Short problem: Return every line of the material below word for word, leaving out the pictures.

Supplied data:
####

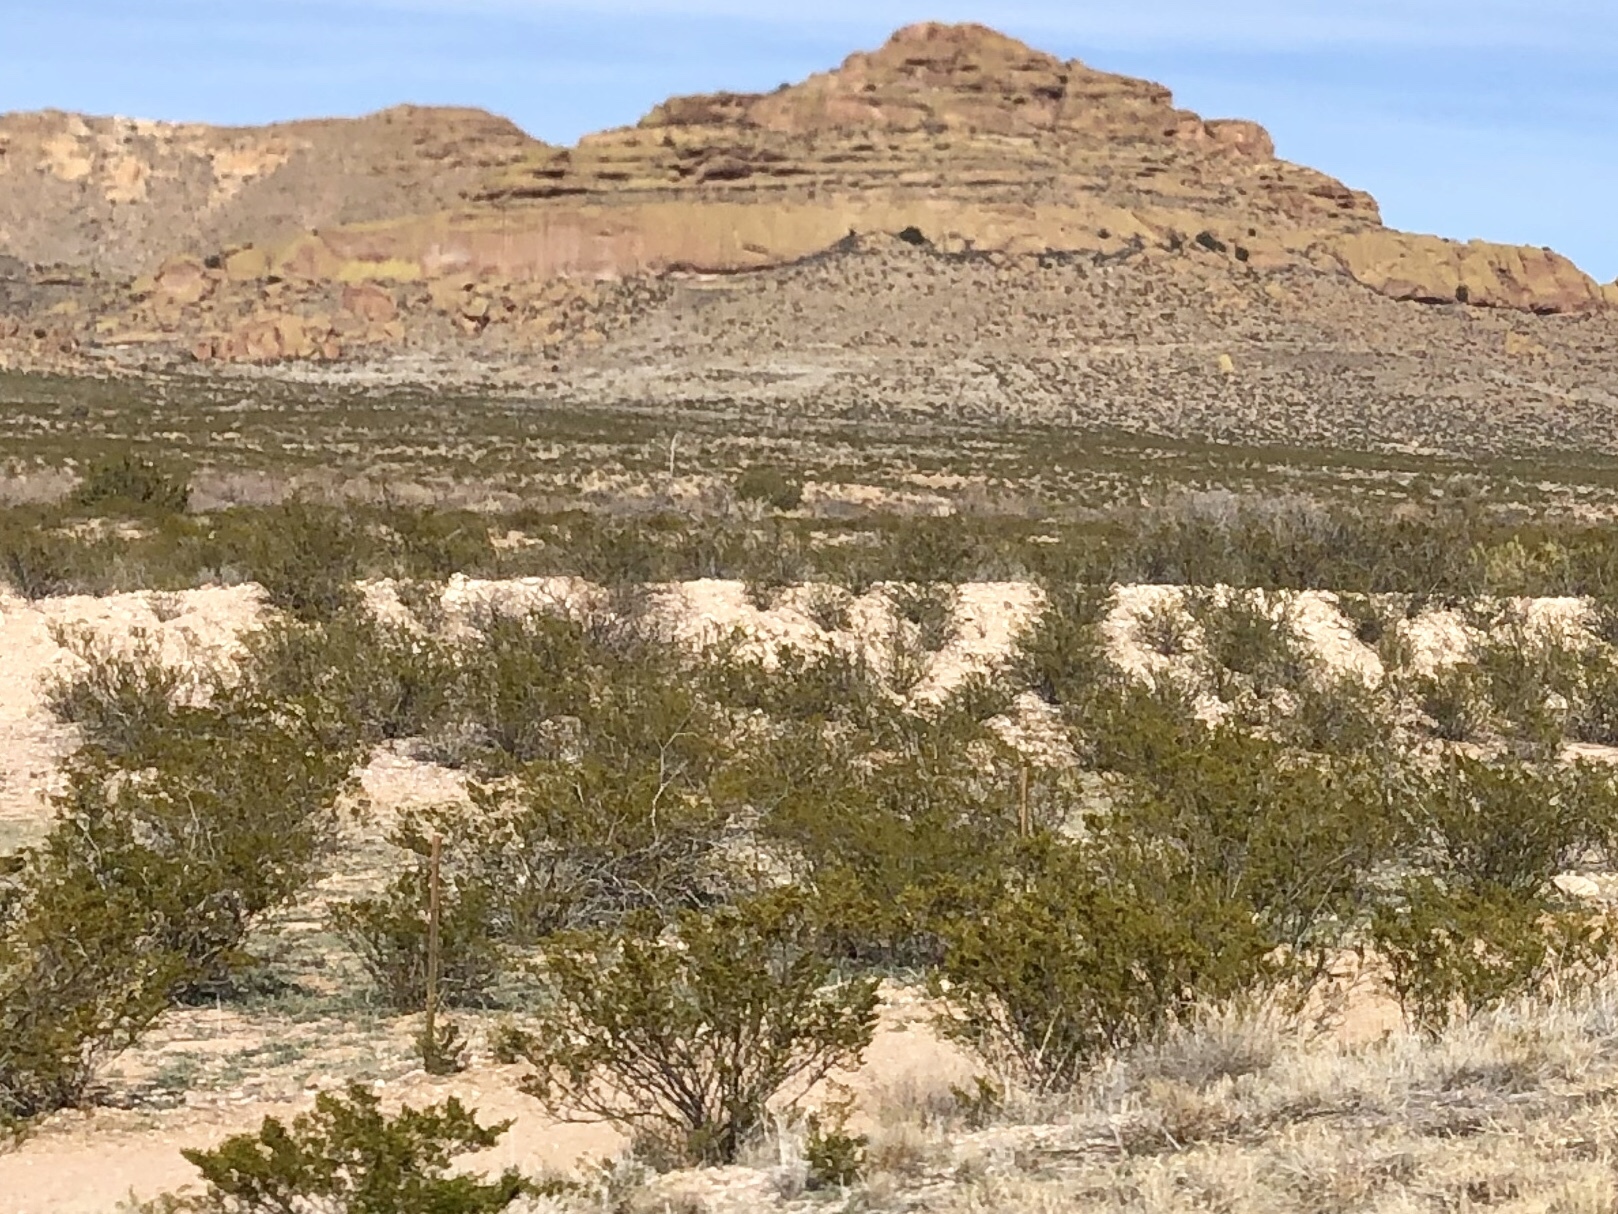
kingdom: Plantae
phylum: Tracheophyta
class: Magnoliopsida
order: Zygophyllales
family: Zygophyllaceae
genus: Larrea
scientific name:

####

Finished task:
kingdom: Plantae
phylum: Tracheophyta
class: Magnoliopsida
order: Zygophyllales
family: Zygophyllaceae
genus: Larrea
scientific name:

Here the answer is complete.